诡异怪异!被我一掌击中,海棠醉脸上却不见狼狈,反而有愈战愈勇之势。只见他脸上妖冶一笑,再次捏决,向我攻来。这情景,只能如斯形容——诡异,真是诡异!我急忙抽身一退,却突然发现自己已陷入了一片无边血海。
心中巨震,这个阵法竟然是是血海生死阵!
顾名思义,入阵之人会发现自己置身一片血海之中,若能破得此阵,那发动阵法的人必死无疑,若破不了此阵,那入阵之人便永远在血海中沉沦,不生不死,时时刻刻承受那血水腐蚀身躯的痛苦,直到那发动此阵的人死去,入阵之人方能获得解脱,去地府报道超生。
此阵阴邪凶险异常,发动这个阵法对精神力、功力的耗费都极大,并且需要耗费全身一半的精血。若入阵之人不能破阵,那发阵之人即使不死,身体也会变得极其虚弱。不修养个一年半载是恢复不到正常人的生活的。
因为这些缘故,所以修习这个阵法的人越来越少;即使修习此阵,非到生死关头,人们是不会轻易发动此阵的。所以就连师父这么多年来也只经历过一次。
所以我才能得知这片血海就是血海生死阵。然而当我问起他怎样破阵的时候,他总是沉默不语,一副高深又痛苦的表情。师父对这个问题那样的拒绝,更让我觉得血海生死阵高深莫测。
然而,让我万万想不到的是,我运气太“好”了吧!刚刚闯荡江湖不到半年,就有幸遇见有人对对我这般“生死礼遇”。然而这礼送得太重,直教人感觉生命中不可承受之重袭来。
刚刚陷入血海生死阵,我心中巨震。只见从那血海中爬出许多奇形怪状的毒物来。大的堪比成年大象,小的恰似浮游般大小,长的三米有余。比血海还厚重的腥臭味铺面而来,那些毒物尖锐叫嚣的声音灌耳穿膜。
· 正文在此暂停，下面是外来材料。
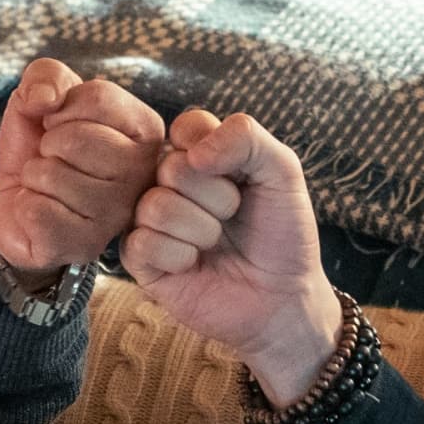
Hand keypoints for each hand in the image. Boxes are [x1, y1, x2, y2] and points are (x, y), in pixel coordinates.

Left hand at [0, 57, 164, 274]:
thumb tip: (45, 100)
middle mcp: (142, 175)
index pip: (100, 97)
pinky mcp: (85, 244)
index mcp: (144, 130)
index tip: (60, 122)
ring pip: (53, 174)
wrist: (18, 201)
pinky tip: (43, 210)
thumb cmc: (41, 145)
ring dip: (36, 174)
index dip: (62, 106)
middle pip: (76, 138)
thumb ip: (46, 76)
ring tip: (49, 184)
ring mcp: (117, 214)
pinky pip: (38, 211)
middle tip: (54, 157)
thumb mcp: (42, 96)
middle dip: (48, 143)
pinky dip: (26, 205)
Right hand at [119, 108, 344, 407]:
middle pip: (172, 166)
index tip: (239, 176)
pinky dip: (180, 256)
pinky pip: (143, 242)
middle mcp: (168, 181)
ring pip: (156, 205)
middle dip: (217, 197)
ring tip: (216, 243)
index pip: (187, 126)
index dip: (215, 151)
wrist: (283, 297)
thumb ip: (246, 137)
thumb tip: (194, 152)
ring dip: (201, 229)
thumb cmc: (282, 234)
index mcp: (199, 154)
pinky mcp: (139, 258)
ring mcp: (150, 219)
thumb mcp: (282, 172)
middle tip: (233, 217)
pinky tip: (194, 265)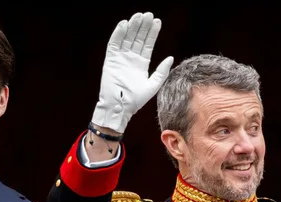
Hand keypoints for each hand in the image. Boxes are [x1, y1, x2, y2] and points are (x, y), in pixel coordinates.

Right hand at [92, 12, 174, 133]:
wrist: (120, 107)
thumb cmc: (136, 100)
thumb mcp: (153, 85)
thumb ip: (161, 72)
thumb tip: (170, 58)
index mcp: (141, 64)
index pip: (148, 44)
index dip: (152, 33)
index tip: (158, 22)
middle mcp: (131, 59)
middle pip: (138, 38)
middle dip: (143, 26)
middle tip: (149, 15)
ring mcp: (120, 58)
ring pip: (127, 38)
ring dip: (132, 26)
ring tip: (139, 16)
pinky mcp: (110, 59)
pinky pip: (114, 43)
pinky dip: (118, 33)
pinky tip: (124, 24)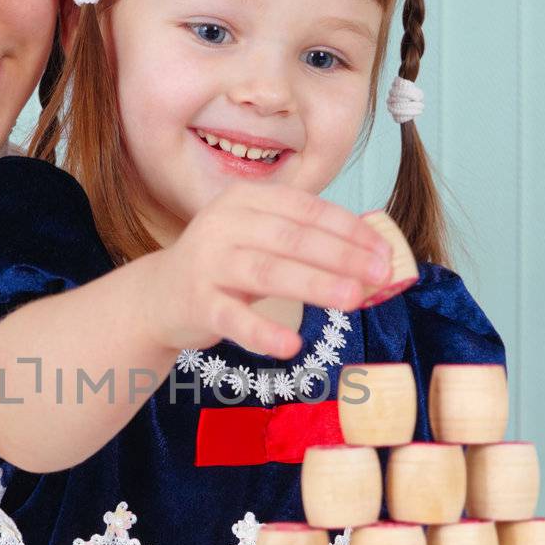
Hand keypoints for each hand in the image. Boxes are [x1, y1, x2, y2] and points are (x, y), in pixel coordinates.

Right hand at [145, 180, 392, 358]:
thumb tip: (373, 251)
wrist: (159, 296)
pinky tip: (292, 345)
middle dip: (342, 256)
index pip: (308, 210)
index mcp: (247, 199)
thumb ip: (306, 239)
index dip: (350, 230)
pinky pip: (234, 319)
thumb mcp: (261, 239)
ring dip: (314, 284)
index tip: (385, 253)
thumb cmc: (225, 265)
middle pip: (292, 238)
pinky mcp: (197, 302)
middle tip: (381, 275)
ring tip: (353, 299)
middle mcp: (224, 223)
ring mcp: (208, 262)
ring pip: (268, 271)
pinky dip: (263, 332)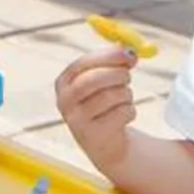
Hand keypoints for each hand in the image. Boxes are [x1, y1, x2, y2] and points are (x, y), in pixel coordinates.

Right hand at [54, 47, 140, 177]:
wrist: (104, 141)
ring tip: (124, 98)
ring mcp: (77, 121)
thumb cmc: (105, 101)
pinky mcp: (95, 137)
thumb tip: (130, 51)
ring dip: (127, 94)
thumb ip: (115, 61)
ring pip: (112, 96)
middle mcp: (65, 102)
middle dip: (118, 74)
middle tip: (128, 76)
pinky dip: (130, 111)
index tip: (129, 53)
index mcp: (63, 82)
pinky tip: (123, 116)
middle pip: (94, 80)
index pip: (83, 63)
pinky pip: (122, 113)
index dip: (108, 57)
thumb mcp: (105, 79)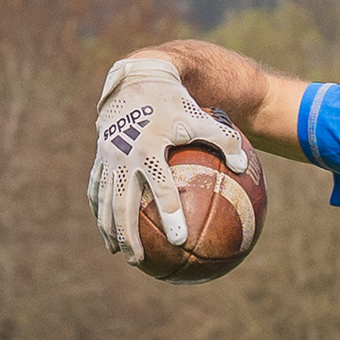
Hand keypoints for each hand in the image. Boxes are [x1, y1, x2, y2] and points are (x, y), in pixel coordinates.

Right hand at [88, 54, 249, 258]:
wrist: (138, 79)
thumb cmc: (176, 102)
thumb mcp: (202, 116)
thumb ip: (224, 140)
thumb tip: (244, 167)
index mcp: (150, 147)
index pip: (160, 187)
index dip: (170, 214)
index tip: (179, 240)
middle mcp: (124, 154)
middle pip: (124, 203)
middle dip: (129, 234)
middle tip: (140, 260)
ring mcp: (107, 157)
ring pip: (105, 201)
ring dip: (110, 228)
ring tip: (118, 252)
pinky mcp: (99, 156)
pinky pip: (96, 188)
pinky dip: (98, 210)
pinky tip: (105, 229)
我连忙摸出怀中解毒药粉,先洒满周身,再在自己三米远处将药粉撒成一圈。
运足功力,暗自凝神戒备。只见那些毒物直接穿过药粉,从四面八方向我包围而来,丝毫不惧那些药粉似的。我心里一惊又一疑,这些药粉浓度极高,作用不弱,可是我花费巨大心思提炼而出。然而,就是那些超越这个时代水平的药物,在那些毒物面前却好像是普通空气一般。
像这种以幻境为主的阵法,里面的东西一般都力求逼真,半真半假,将杀机隐藏在幻影里面,虚虚实实,让人防不胜防。如此,方能达到摄敌伤人的效果。而此时眼前的毒物却似一点不怕这些药粉,那我的解释是:要么是布阵之人太厉害,所以他阵里面的攻击也厉害非常,全是凌厉杀机;要么是布阵之人灵力不济,阵法有漏洞。
海棠醉先前在催眠我时,因我故意突然醒来,中招受伤;而且在清风明月阵中受到的攻击更是不轻。那他定然是属于后一直情况了。既然阵法有变,那应对方法也要应时变化。想到此处,我凛眉盘坐,收回流转周身做防御之用的功力,运转起太虚门心法,进入空无世界。
只见那些大大小小、奇形怪状的毒物满那盘坐之人的周身,瞬间便将黄衣女子给淹没了。一刻钟之后,那些毒物缓缓退去,只见那个盘坐的地方只剩下一堆黑色的骨头、一坨黑色的粘血。
以上情景,当然不可能是真正发生的。而是我进入空无世界之后看到的东西。让我一边看见自己被啃得精光,一边身体承受着撕咬啃噬的痛苦,这两者加起来,还真是觉得自己已经在天地间灰飞烟灭。
可是我怎么会就这么死了呢?我是不是已经死了?到底死了没有?我心中无限虚无,摸不清自己的生死。
突然,一阵血海腥风吹来。风?这风吹来,让人感觉又冷又热,这感觉好熟悉。到底怎么熟悉呢?灵思一阵困惑。
哦,想起了,在城隍庙里,那天晚上的风也是这般让人心中难受,楼满月的怀抱让人如此心酸。
等等,楼满月?对,师兄!一片苍白虚无的脑中划过一道闪电,困顿的零识找到了一个突破口。
九月那场劫难还没有到来,我怎么可能现在就死了呢?我的命,先是自己的,再是师兄和上天的。要么为师兄挡劫而死,要么被天收去,或者,活着!
猛地睁开眼睛,强自让自己从那种极度的恐惧、时空颠错之感中挣脱出来。这一招控心术,够狠!问世间几人能超越生死,问世间几人看破死生?生死障碍紧紧束缚着世间每一个人,只有极少数的大智慧之人,方能觑破其中玄机。